━━━ Stored data

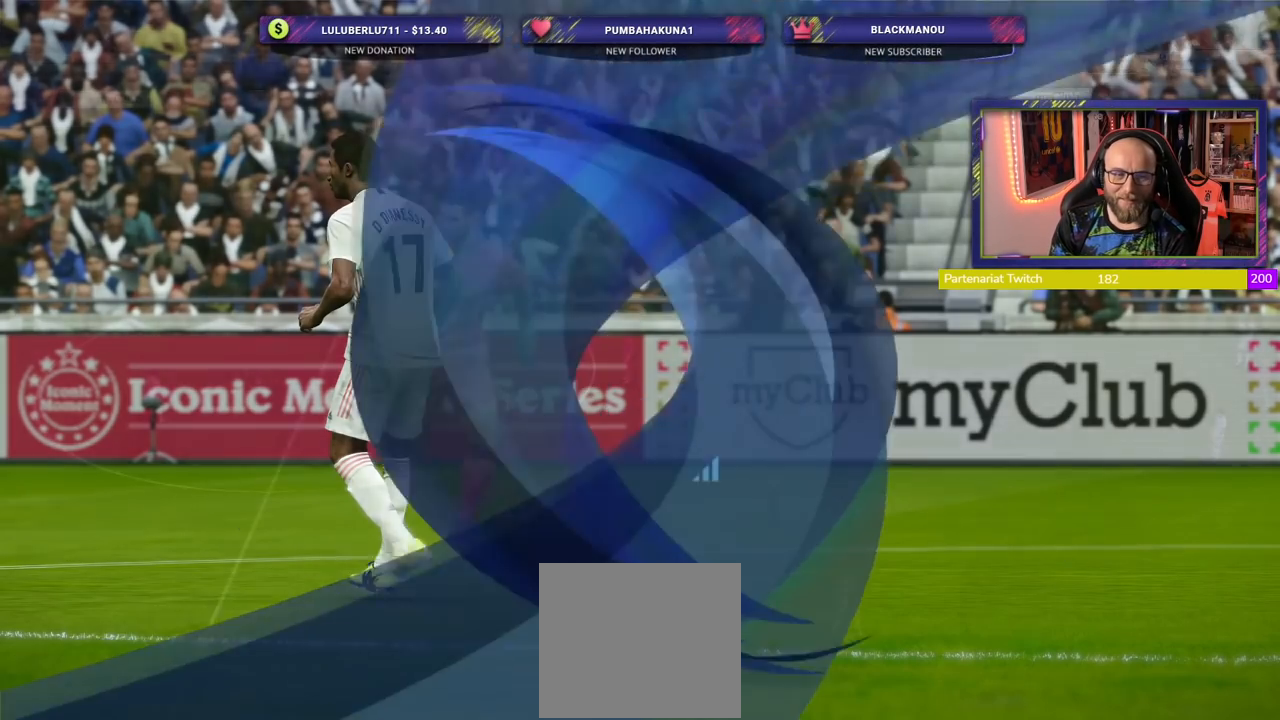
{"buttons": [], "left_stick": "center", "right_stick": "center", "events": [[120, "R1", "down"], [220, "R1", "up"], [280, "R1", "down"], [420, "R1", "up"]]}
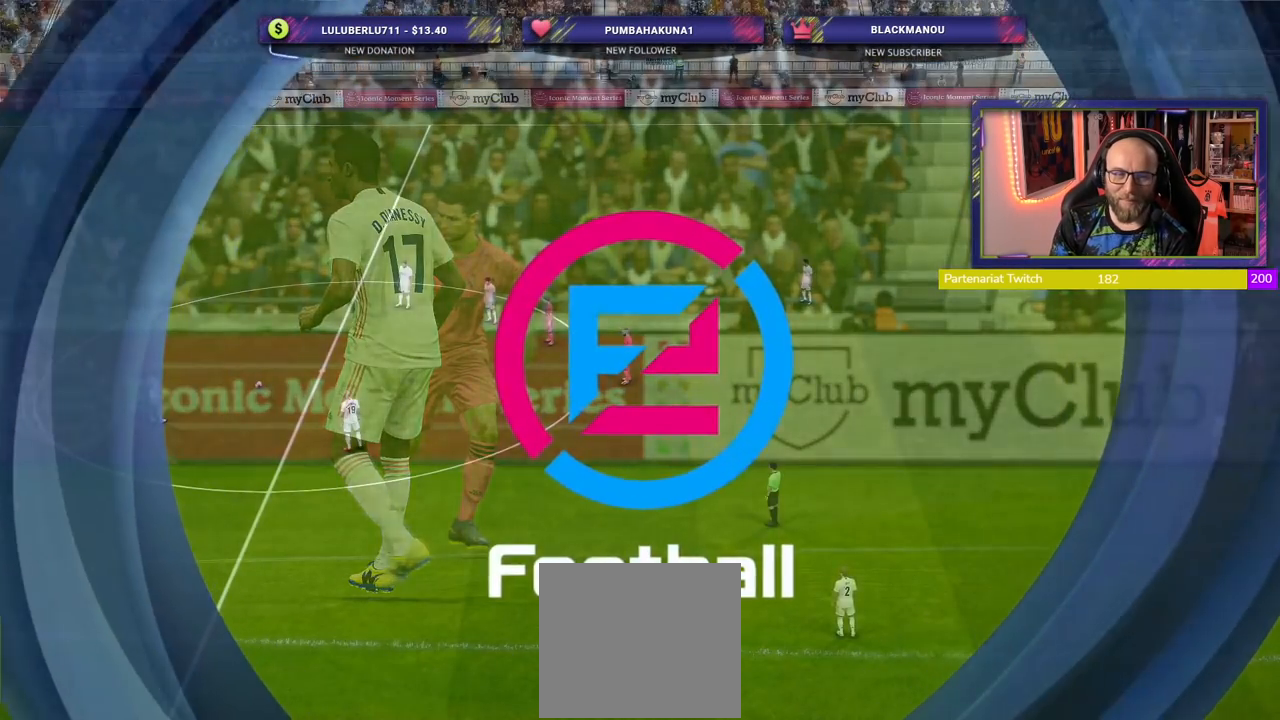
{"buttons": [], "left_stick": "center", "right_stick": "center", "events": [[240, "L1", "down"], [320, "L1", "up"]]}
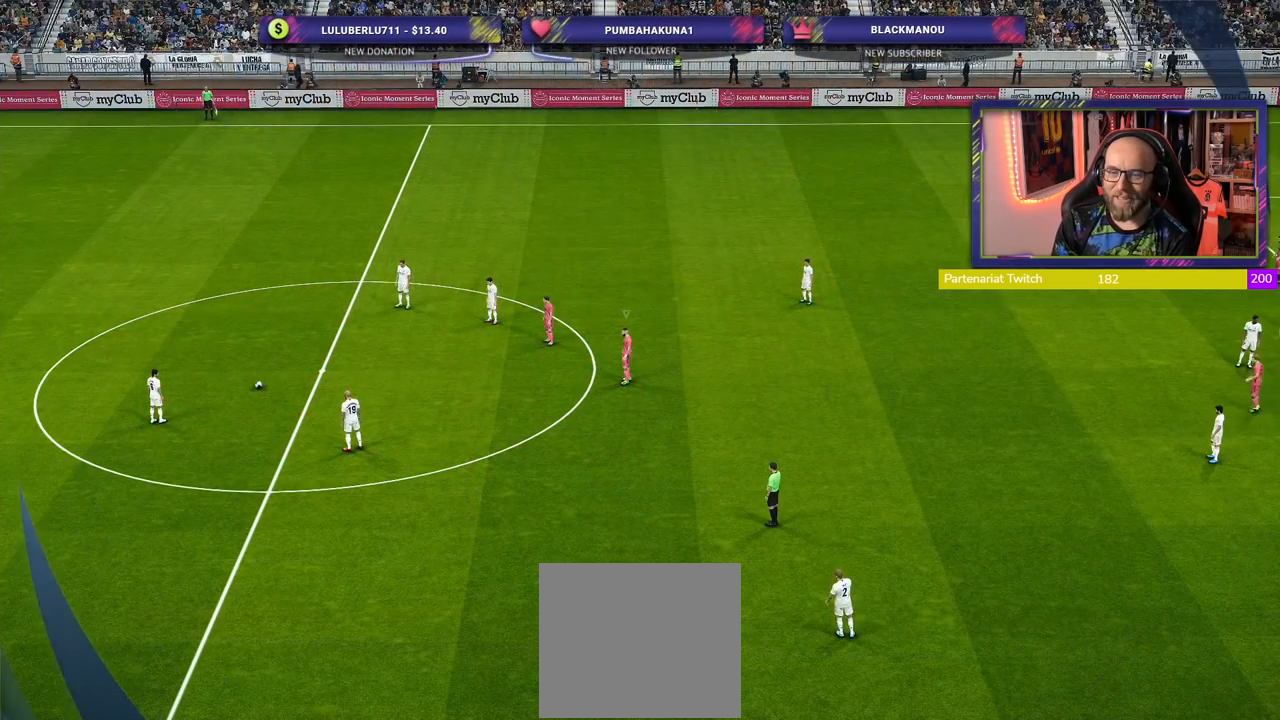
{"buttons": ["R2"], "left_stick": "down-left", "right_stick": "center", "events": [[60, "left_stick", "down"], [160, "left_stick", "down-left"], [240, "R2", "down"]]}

━━━━━━

Task to carry out:
The answer must be the data above, repeated exactly, with no pictures.

Completed exercise:
{"buttons": [], "left_stick": "center", "right_stick": "center", "events": [[120, "R1", "down"], [220, "R1", "up"], [280, "R1", "down"], [420, "R1", "up"]]}
{"buttons": [], "left_stick": "center", "right_stick": "center", "events": [[240, "L1", "down"], [320, "L1", "up"]]}
{"buttons": ["R2"], "left_stick": "down-left", "right_stick": "center", "events": [[60, "left_stick", "down"], [160, "left_stick", "down-left"], [240, "R2", "down"]]}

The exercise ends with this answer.